● Kutipan Teks:
☆ ☆ ☆ ☆

Selain kesehatan, pandemi Covid-19 juga membuat aktifitas ekonomi berantakan dan pertumbuhannya melamban serta terjadi inflasi yang signifikan. Rudi Rusli, Koordinator Bidang Ekonomi, Kewirausahaan dan UMKM IKA UNAND Jabodetabek memaparkannya secara global.
"Dalam menghadapi pandemi Covid-19, yang menjadi "panglima" adalah protokol kesehatan. Sedangkan sendi-sendi kehidupan lainnya harus mengalah dan harus rela tidak menjadi prioritas karena efeknya ke seluruh perekonomian dunia. Bahkan IMF memprediksi dalam outlook-nya yang berjudul "The Great Lockdown" bahwa dampak pandemi Covid-19 ini akan menyebabkan turunnya perekonomian dunia menjadi minus 3 persen. Yang berarti lebih buruk dampaknya dibanding krisis keuangan global tahun 2009 lalu," jelas Rusli.
Selama krisis pandemi ini masih belum bisa diatasi, maka perekonomian dan bisnis tidak dapat berjalan normal. Dari sisi dunia usaha, yang perlu dilakukan adalah berusaha untuk mengambil kebijakan menyelamatkan likuiditas perusahaan.
"Perlu dilakukan strategi bisnis sebagai contigency plan menghadapi Covid-19 ini. Perlu juga dibentuk tim manajemen krisis untuk memonitor perkembangan dan tindaklanjut dalam penyelamatan perusahaan" tambahnya.

☆ ☆ ☆ ☆

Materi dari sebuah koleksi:
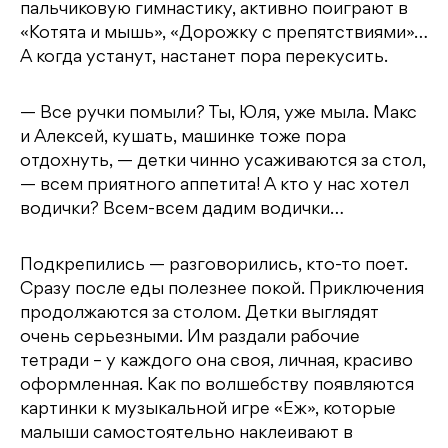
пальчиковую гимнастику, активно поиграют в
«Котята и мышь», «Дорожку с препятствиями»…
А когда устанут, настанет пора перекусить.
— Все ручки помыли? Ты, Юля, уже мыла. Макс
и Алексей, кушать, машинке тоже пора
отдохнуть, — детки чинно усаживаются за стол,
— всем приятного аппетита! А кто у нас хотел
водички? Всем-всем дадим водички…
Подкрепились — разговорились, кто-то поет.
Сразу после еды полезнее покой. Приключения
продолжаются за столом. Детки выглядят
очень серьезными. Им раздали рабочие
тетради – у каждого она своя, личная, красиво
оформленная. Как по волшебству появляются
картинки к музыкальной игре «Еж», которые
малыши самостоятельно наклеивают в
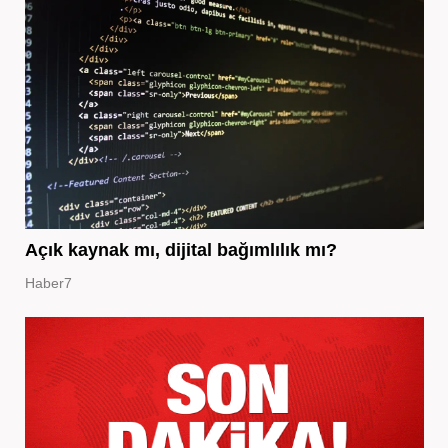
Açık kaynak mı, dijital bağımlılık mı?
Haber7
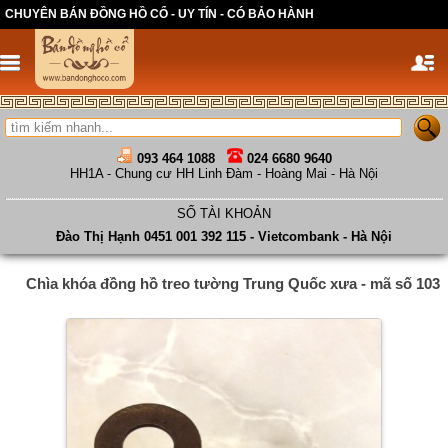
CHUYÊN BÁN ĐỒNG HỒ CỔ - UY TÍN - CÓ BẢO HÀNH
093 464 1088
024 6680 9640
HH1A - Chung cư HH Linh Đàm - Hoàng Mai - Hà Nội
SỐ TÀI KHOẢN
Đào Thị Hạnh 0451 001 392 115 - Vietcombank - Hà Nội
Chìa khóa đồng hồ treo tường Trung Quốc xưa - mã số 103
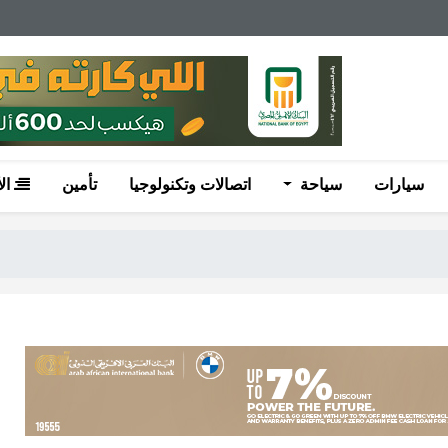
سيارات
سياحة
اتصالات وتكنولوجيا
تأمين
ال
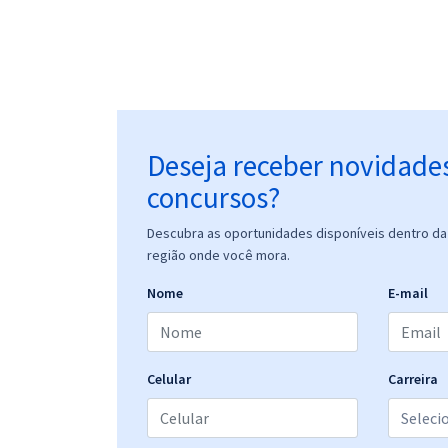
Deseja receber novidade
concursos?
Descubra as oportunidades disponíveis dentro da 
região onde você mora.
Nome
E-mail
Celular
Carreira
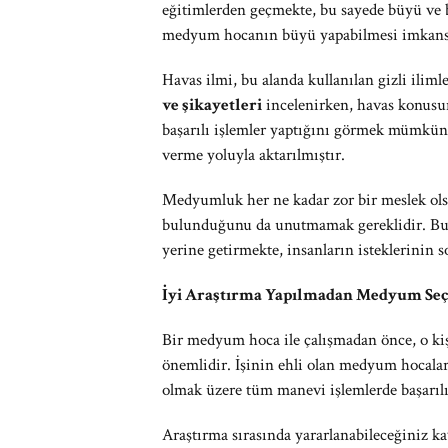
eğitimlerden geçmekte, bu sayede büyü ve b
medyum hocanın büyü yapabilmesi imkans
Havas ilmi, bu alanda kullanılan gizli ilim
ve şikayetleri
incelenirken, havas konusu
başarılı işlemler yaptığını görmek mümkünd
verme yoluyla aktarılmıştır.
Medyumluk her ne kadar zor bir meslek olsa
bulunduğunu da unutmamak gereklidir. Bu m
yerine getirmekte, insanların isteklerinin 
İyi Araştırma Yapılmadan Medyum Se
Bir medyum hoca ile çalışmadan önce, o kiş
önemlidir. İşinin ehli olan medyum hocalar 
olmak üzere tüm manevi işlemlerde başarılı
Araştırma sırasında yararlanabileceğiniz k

☆ ☆ ☆ ☆

● Tujuan Tugas:
Jawablah pertanyaan berikut berdasarkan kutipan tentang dampak ekonomi pandemi Covid-19.
1. Menurut Rusli, apa yang menjadi "panglima" dalam menghadapi pandemi Covid-19?
2. IMF memprediksi perekonomian dunia turun menjadi berapa persen?
3. Tim apa yang menurut Rusli perlu dibentuk untuk memonitor perkembangan dan penyelamatan perusahaan?

● Hasil Tugas:
1. Protokol kesehatan.
2. Minus 3 persen.
3. Tim manajemen krisis.